**Given text**
§ §

Public Act 90-0222
SB538 Enrolled LRB9002845JSgc
AN ACT to amend the Illinois Credit Union Act by changing
Sections 46 and 50.
Be it enacted by the People of the State of Illinois,
represented in the General Assembly:
Section 5. The Illinois Credit Union Act is amended by
changing Sections 46 and 50 as follows:
(205 ILCS 305/46) (from Ch. 17, par. 4447)
Sec. 46. Loans and interest rate.
(1) A credit union may make loans to its members for
such purpose and upon such security and terms, including
rates of interest, as the Credit Committee, credit manager,
or loan officer approves. Notwithstanding the provisions of
any other law in connection with extensions of credit, a
credit union may elect to contract for and receive interest
and fees and other charges for extensions of credit subject
only to the provisions of this Act and rules promulgated
under this Act, except that extensions of credit secured by
residential real estate shall be subject to the laws
applicable thereto. The rates of interest to be charged on
loans to members shall be set by the Board of Directors of
each individual credit union and such rates may be less than,
but may not exceed, the maximum rate set forth in this
Section. A borrower may repay his loan prior to maturity, in
whole or in part, without penalty. The credit contract may
provide for the payment by the member and receipt by the
credit union of all costs and disbursements, including
reasonable attorney's fees and collection agency charges,
incurred by the credit union to collect or enforce the debt
in the event of a delinquency by the member, or in the event
of a breach of any obligation of the member under the credit
contract. A contingency or hourly arrangement established
under an agreement entered into by a credit union with an
attorney or collection agency to collect a loan of a member
in default shall be presumed prima facie reasonable.
(2) Credit unions may make loans based upon the security
of any interest or equity in real estate, subject to rules
and regulations promulgated by the Director. In any contract
or loan which is secured by a mortgage, deed of trust, or
conveyance in the nature of a mortgage, on residential real
estate, the interest which is computed, calculated, charged,
or collected pursuant to such contract or loan, or pursuant
to any regulation or rule promulgated pursuant to this Act,
may not be computed, calculated, charged or collected for any
period of time occurring after the date on which the total
indebtedness, with the exception of late payment penalties,
is paid in full.
For purposes of this subsection (2) of this Section 46, a
prepayment shall mean the payment of the total indebtedness,
with the exception of late payment penalties if incurred or
charged, on any date before the date specified in the
contract or loan agreement on which the total indebtedness
shall be paid in full, or before the date on which all
payments, if timely made, shall have been made. In the event
of a prepayment of the indebtedness which is made on a date
after the date on which interest on the indebtedness was last
computed, calculated, charged, or collected but before the
next date on which interest on the indebtedness was to be
calculated, computed, charged, or collected, the lender may
calculate, charge and collect interest on the indebtedness
for the period which elapsed between the date on which the
prepayment is made and the date on which interest on the
indebtedness was last computed, calculated, charged or
collected at a rate equal to 1/360 of the annual rate for
each day which so elapsed, which rate shall be applied to the
indebtedness outstanding as of the date of prepayment. The
lender shall refund to the borrower any interest charged or
collected which exceeds that which the lender may charge or
collect pursuant to the preceding sentence. The provisions
of this amendatory Act of 1985 shall apply only to contracts
or loans entered into on or after the effective date of this
amendatory Act. Any loan secured by a first mortgage on real
estate shall be contracted for at a rate of interest not to
exceed the maximum rate allowed by Section 4 of "An Act in
relation to the rate of interest and other charges in
connection with sales on credit and the lending of money",
approved May 24, 1879, as amended.

§ §

**Entries supplied**
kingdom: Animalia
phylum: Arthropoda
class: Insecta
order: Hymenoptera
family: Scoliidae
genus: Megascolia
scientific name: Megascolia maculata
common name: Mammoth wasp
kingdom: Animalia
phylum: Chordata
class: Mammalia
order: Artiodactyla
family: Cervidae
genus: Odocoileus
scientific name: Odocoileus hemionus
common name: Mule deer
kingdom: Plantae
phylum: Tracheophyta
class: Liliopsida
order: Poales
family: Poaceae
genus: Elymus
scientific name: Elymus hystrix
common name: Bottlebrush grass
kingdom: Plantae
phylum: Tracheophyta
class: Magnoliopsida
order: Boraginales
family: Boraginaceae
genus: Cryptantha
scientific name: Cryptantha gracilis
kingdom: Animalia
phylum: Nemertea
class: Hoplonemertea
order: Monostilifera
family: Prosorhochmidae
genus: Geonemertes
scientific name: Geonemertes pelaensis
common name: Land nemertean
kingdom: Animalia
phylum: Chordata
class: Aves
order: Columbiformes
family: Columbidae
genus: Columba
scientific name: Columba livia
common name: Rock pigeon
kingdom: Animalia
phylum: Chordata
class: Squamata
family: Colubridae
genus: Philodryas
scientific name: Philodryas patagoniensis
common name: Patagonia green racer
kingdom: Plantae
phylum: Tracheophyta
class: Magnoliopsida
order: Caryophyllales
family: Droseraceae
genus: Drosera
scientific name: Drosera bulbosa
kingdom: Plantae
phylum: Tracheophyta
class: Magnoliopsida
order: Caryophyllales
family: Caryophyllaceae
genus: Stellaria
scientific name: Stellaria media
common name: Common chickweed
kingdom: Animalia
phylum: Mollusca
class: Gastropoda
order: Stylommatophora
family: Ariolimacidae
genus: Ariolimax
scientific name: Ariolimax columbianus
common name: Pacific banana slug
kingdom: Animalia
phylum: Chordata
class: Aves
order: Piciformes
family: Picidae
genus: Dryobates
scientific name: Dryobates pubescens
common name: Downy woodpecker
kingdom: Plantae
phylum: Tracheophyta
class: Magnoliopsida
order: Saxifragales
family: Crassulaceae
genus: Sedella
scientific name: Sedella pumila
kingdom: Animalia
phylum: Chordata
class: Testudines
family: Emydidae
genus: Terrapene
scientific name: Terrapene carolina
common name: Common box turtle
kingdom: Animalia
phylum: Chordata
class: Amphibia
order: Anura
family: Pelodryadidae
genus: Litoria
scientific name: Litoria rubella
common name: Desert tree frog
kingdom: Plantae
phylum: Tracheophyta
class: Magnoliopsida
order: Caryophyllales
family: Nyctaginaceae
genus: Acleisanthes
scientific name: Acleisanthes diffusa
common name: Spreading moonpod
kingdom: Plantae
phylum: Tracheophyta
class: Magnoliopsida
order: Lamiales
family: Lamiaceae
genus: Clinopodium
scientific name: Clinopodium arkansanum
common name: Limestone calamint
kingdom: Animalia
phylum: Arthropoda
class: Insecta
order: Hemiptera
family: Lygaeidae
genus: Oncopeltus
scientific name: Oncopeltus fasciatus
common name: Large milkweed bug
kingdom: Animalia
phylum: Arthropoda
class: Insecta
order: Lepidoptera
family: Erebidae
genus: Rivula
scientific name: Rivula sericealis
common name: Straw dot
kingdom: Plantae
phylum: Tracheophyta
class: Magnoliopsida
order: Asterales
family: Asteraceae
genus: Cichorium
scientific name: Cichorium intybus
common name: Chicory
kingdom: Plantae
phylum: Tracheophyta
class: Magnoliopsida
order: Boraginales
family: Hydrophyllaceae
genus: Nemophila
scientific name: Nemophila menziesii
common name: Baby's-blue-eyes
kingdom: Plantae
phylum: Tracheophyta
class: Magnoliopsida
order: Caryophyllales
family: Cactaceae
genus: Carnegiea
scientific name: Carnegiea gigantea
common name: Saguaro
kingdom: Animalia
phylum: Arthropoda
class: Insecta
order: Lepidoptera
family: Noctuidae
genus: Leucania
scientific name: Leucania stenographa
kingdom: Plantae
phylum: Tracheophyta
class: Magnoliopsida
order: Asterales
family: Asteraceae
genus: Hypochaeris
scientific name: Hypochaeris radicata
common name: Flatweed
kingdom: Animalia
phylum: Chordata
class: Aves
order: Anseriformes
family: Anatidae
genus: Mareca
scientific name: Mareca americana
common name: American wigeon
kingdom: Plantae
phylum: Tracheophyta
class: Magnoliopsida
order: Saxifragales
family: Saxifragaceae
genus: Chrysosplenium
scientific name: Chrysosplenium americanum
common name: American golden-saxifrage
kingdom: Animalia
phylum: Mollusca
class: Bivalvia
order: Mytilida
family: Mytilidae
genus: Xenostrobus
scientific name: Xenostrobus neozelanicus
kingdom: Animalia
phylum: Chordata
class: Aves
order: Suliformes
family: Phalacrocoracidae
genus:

§ §

**Task 1**
According to the Illinois act, who sets the rates of interest charged on loans to members?
**Task 2**
Reproduce the lines of the records from the line that contains "scientific name: Carnegiea gigantea" through the line that contains "genus: Chrysosplenium", including both of those lines.

**Task solution 1**
The Board of Directors of each individual credit union sets them.

**Task solution 2**
scientific name: Carnegiea gigantea
common name: Saguaro
kingdom: Animalia
phylum: Arthropoda
class: Insecta
order: Lepidoptera
family: Noctuidae
genus: Leucania
scientific name: Leucania stenographa
kingdom: Plantae
phylum: Tracheophyta
class: Magnoliopsida
order: Asterales
family: Asteraceae
genus: Hypochaeris
scientific name: Hypochaeris radicata
common name: Flatweed
kingdom: Animalia
phylum: Chordata
class: Aves
order: Anseriformes
family: Anatidae
genus: Mareca
scientific name: Mareca americana
common name: American wigeon
kingdom: Plantae
phylum: Tracheophyta
class: Magnoliopsida
order: Saxifragales
family: Saxifragaceae
genus: Chrysosplenium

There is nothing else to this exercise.